備忘録

勉強や読書の記録

ボー・ブロンソン,アシュリー・メリーマン『競争の科学』,実務教育出版,2014

 Amazon USでかなり評価が高かったので,読んでみた.ホルモンや遺伝子など生物学的な実験の結果を用いながら論を展開していく.

競争の科学??賢く戦い、結果を出す

競争の科学??賢く戦い、結果を出す

 

 本書の使い方は,終わりに書いてあるように,競争で落ち込んだ時に,その原因を分析し,パフォーマンスを高めるためには何が必要かを明らかにするのが良い. 

 次の一文は序盤に書かれているのだが,印象に残っている.

初心者は肯定的なフィードバックから,熟達者は批判からメリットを得る.

 後輩に指導することが少なくないのだが,ついつい正論で殴りつけてしまうので気をつけなければ…それから,成長や改善が見られた時に褒め忘れてしまうのも.こちらからまだまだでも,彼らからしたら大きな一歩なのだから,適切に認めてやらねば…

競争を脅威だと感じる場合にはリスクを取らなくなるだけでなく,ミスに強く引き摺られる.これを解決するためにも脅威から挑戦へフレームを切り替える必要がある.

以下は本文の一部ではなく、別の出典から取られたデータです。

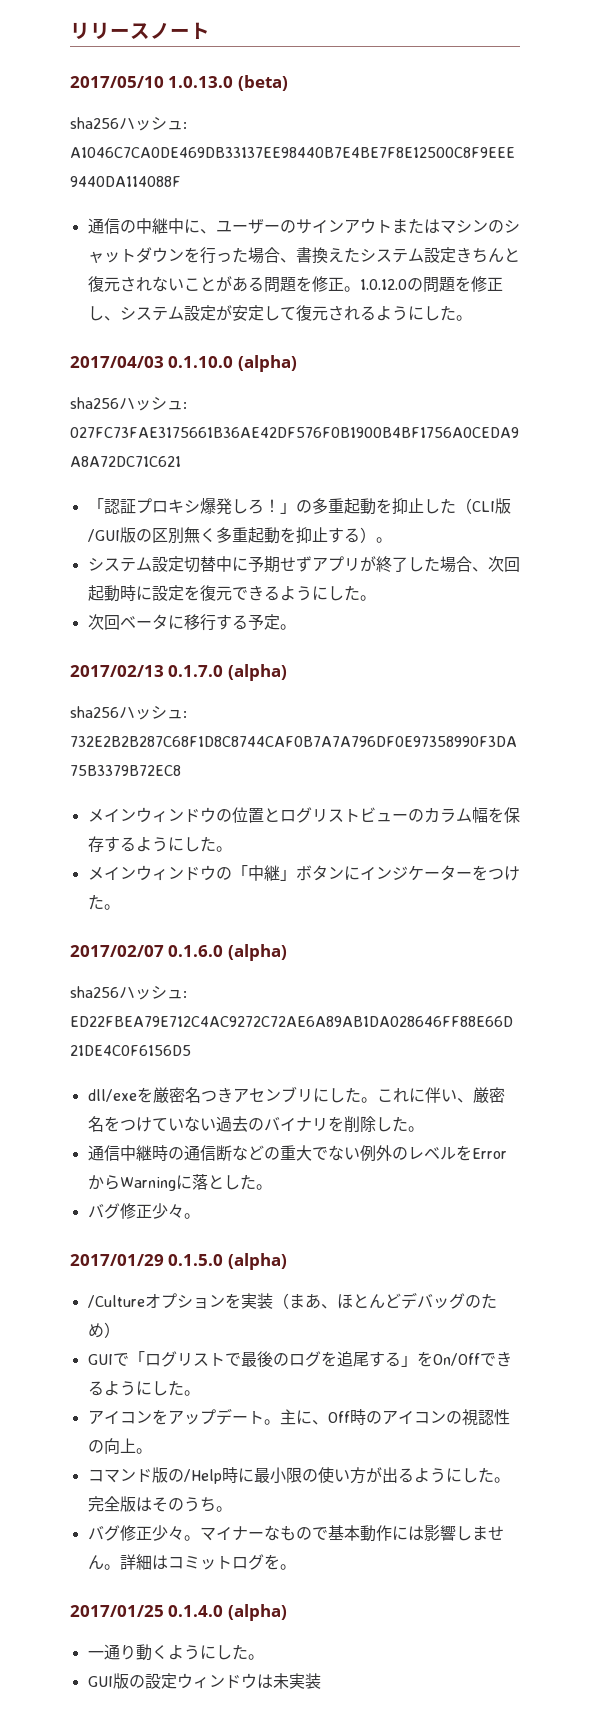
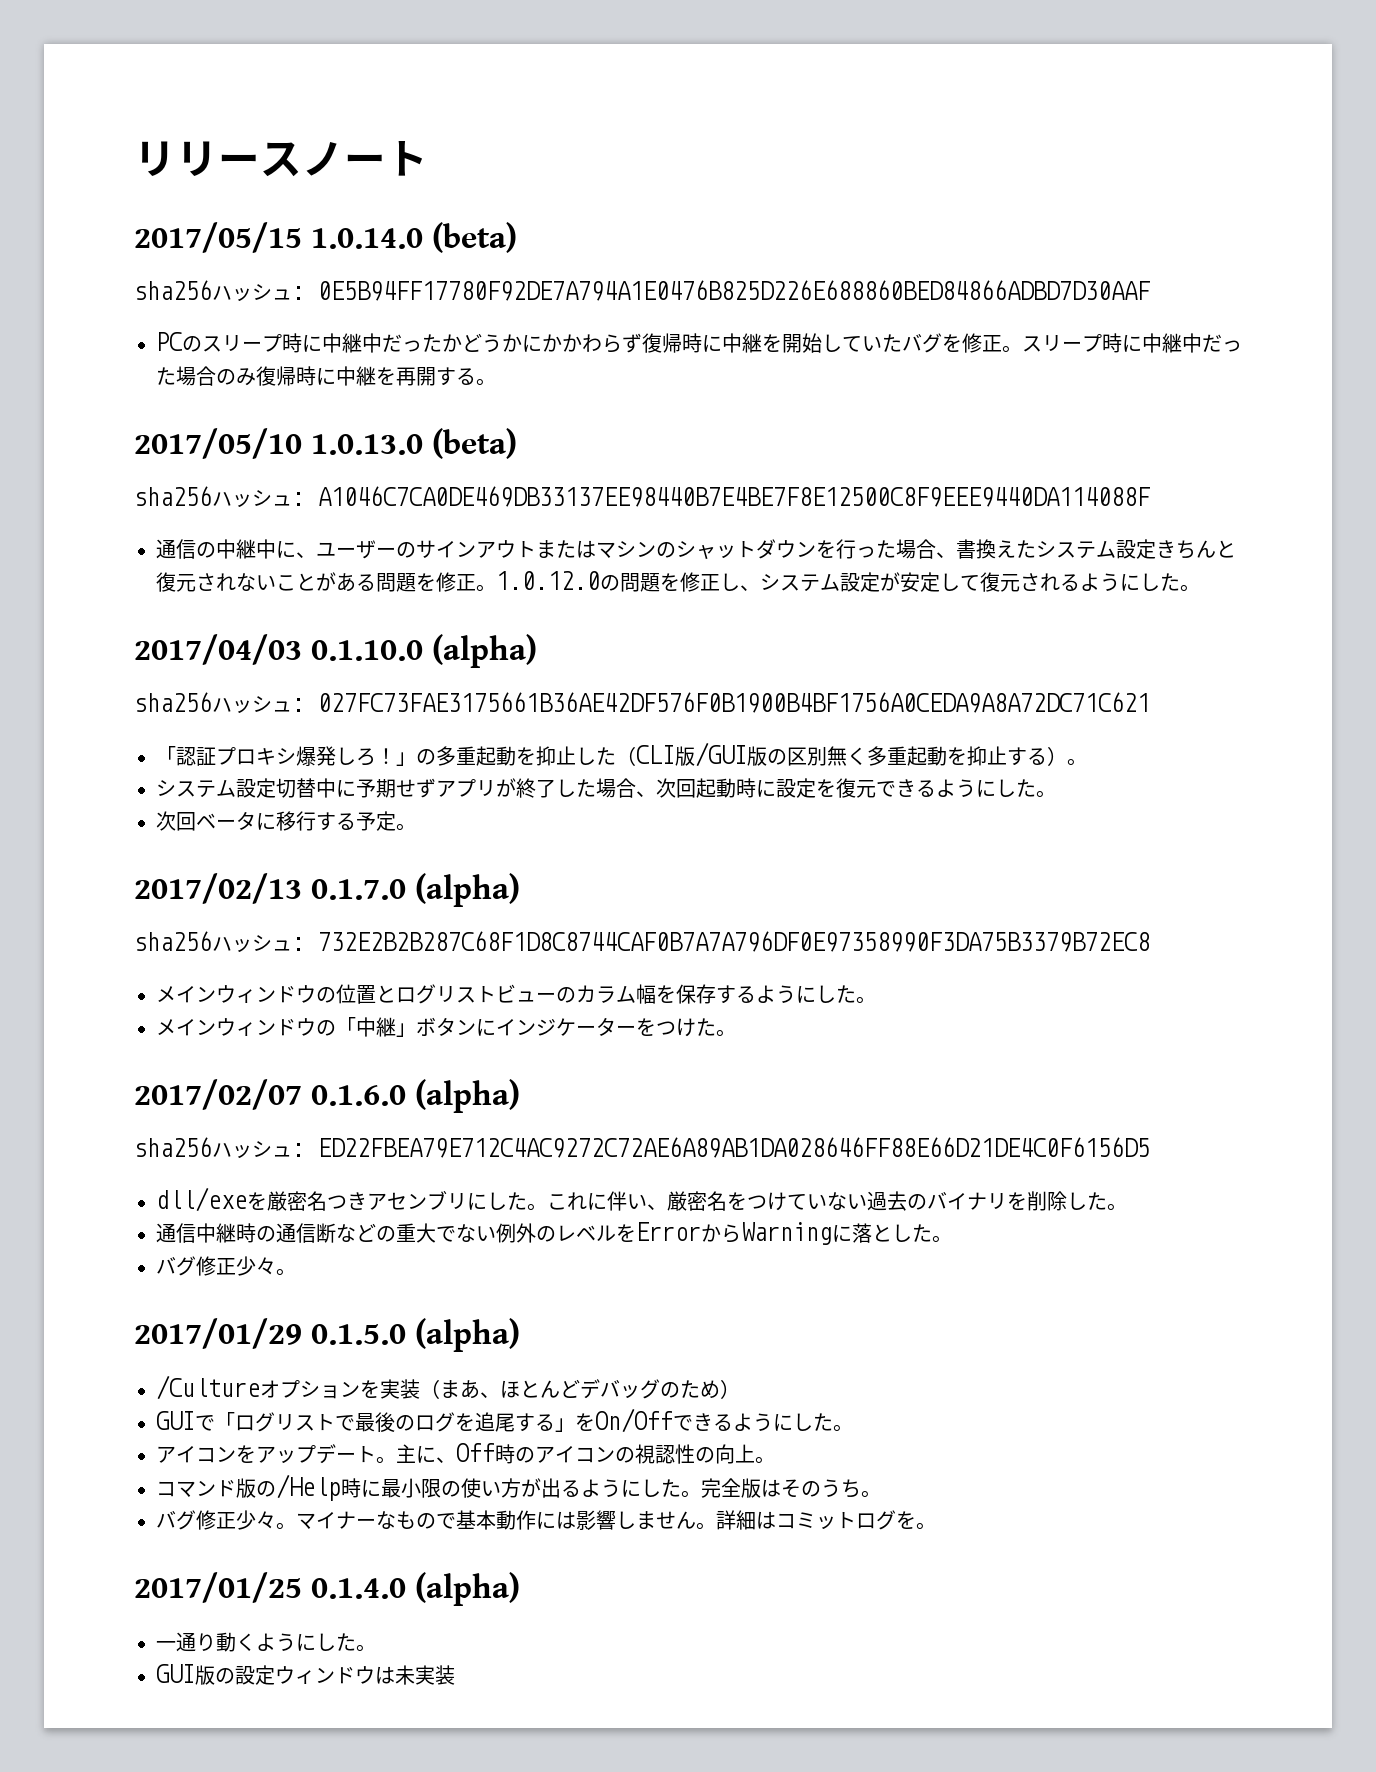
(210, 30) none -> [134,222,517,253] [134,280,1150,302] [156,332,1242,353] [156,366,496,386] // 2017/05/15 1.0.14.0 (beta) // sha256ハッシュ: 0E5B94FF17780F92DE7A794A1E0476B825D226E688860BED84866ADBD7D30AAF // PCのスリープ時に中継中だったかどうかにかかわらず復帰時に中継を開始していたバグを修正。スリープ時に中継中だった場合のみ復帰時に中継を再開する。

競争心の炎が燃え上がるのは,高い長期的目標を持っているとき,リスクとミスが許されているとき,野心を自由に抱いているとき.

 ミスを指摘するしない問題はあるが,少なくとも自分に関してはミスを刻み付ける方が良いタイプ(忘れっぽいので).

自分のミスを繰り返し見ることでミスをしても扁桃体と前帯状皮質が過剰に反応しないようにする.また,ゆっくり呼吸することで心拍数と血管拡張を調節.

アマチュアは不安を有害なものと捉え,プロは有益なものと捉える傾向がある.プロは自分が不安を感じていると自覚している.だがそれでもまだ「状況をコントロールできる」「いいパフォーマンスをする準備ができている」「目標を達成できると信じている.

「自分は能力が高い」と言って自分を安心させることが競争でのいい結果を促すことを示す科学的証拠はほとんどない.多くの研究が,自分へのネガティブな語りかけが,良いパフォーマンスに結びつくことを示している.

 本書によると怒りが競争において有効だそうで,時間を見つけて怒りについても勉強しなければ.